Aunque sus ropas ya estaban desgarradas y sucias, cubiertas de polvo, hasta su calzado se había roto. Se sentía un poco triste por esos zapatos baratos de unos cuarenta yuanes. Dicho así, eran "baratos" porque ni siquiera tenían el logotipo correcto…
Pero al menos no había experimentado algo que realmente amenazara su vida.
También quería ver las maravillas que habían en ese arcaeo. Recordaba una vez alguien le preguntó: ¿Qué era el coraje?
Rigpa Rinpoche respondió: "No mires hacia atrás."
Esa sensación era confusa, pero Liu Shu pensó que no mirar hacia atrás significaba ignorar su pasado. Aunque su pasado fuera lleno de penurias o decisiones difíciles, no debía retroceder y lamentarlo.
Afrontar las consecuencias de sus elecciones era coraje.
La manada de lobos había desaparecido detrás de él. Liu Shu no se sentía tan avergonzado como en mucho tiempo. Mientras escapaba, se les habían saltado los dedos a los lobos y le habían dejado un corte en el brazo; ahora, pensó que sería mejor correr con una herida así. Compró una fruta para purificar la sangre y esperaba que pudiera curarse rápidamente.
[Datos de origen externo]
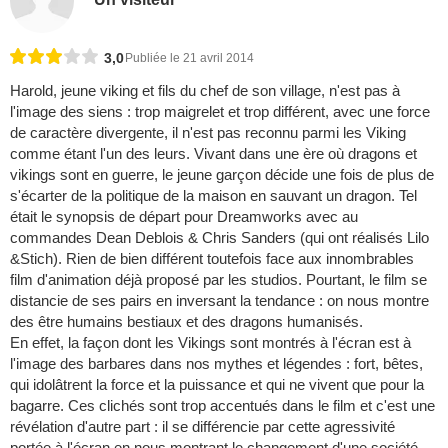
3,0
Publiée le 21 avril 2014
Harold, jeune viking et fils du chef de son village, n'est pas à
l'image des siens : trop maigrelet et trop différent, avec une force
de caractère divergente, il n'est pas reconnu parmi les Viking
comme étant l'un des leurs. Vivant dans une ère où dragons et
vikings sont en guerre, le jeune garçon décide une fois de plus de
s'écarter de la politique de la maison en sauvant un dragon. Tel
était le synopsis de départ pour Dreamworks avec au
commandes Dean Deblois & Chris Sanders (qui ont réalisés Lilo
&Stich). Rien de bien différent toutefois face aux innombrables
film d'animation déjà proposé par les studios. Pourtant, le film se
distancie de ses pairs en inversant la tendance : on nous montre
des être humains bestiaux et des dragons humanisés.
En effet, la façon dont les Vikings sont montrés à l'écran est à
l'image des barbares dans nos mythes et légendes : fort, bêtes,
qui idolâtrent la force et la puissance et qui ne vivent que pour la
bagarre. Ces clichés sont trop accentués dans le film et c'est une
révélation d'autre part : il se différencie par cette agressivité
portée à l'écran en nous montrant le changement d'une société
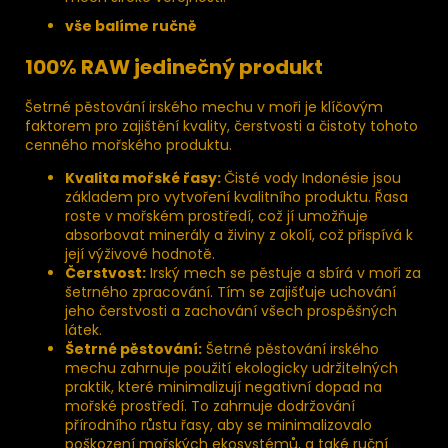
vše balíme ručně
100% RAW jedinečný produkt
Šetrné pěstování irského mechu v moři je klíčovým
faktorem pro zajištění kvality, čerstvosti a čistoty tohoto
cenného mořského produktu.
Kvalita mořské řasy:
Čisté vody Indonésie jsou
základem pro vytvoření kvalitního produktu. Řasa
roste v mořském prostředí, což jí umožňuje
absorbovat minerály a živiny z okolí, což přispívá k
její výživové hodnotě.
Čerstvost:
Irský mech se pěstuje a sbírá v moři za
šetrného zpracování. Tím se zajišťuje uchování
jeho čerstvosti a zachování všech prospěšných
látek.
Šetrné pěstování:
Šetrné pěstování irského
mechu zahrnuje použití ekologicky udržitelných
praktik, které minimalizují negativní dopad na
mořské prostředí. To zahrnuje dodržování
přírodního růstu řasy, aby se minimalizovalo
poškození mořských ekosystémů, a také ruční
Su desilusión fue grande cuando descubrió que la fruta solo eliminaba las enfermedades internas y aumentaba las cualidades, pero no tenía efecto en las heridas externas. Comió otra fruta verde, pero solo se acabó el dolor debido al sangrado…
Felizmente, Liu Shu estaba curándose rápidamente de su propia herida. Debió esperar a que la herida cicatrizara naturalmente.
Corrió sobre la tierra bajo un cielo estrellado y luna llena, sintiendo una sensación inexplicable. Cuando practicaba con Li Xianyi, cada vez que golpeaba cientos de veces, notaba un impulso más natural y fluido.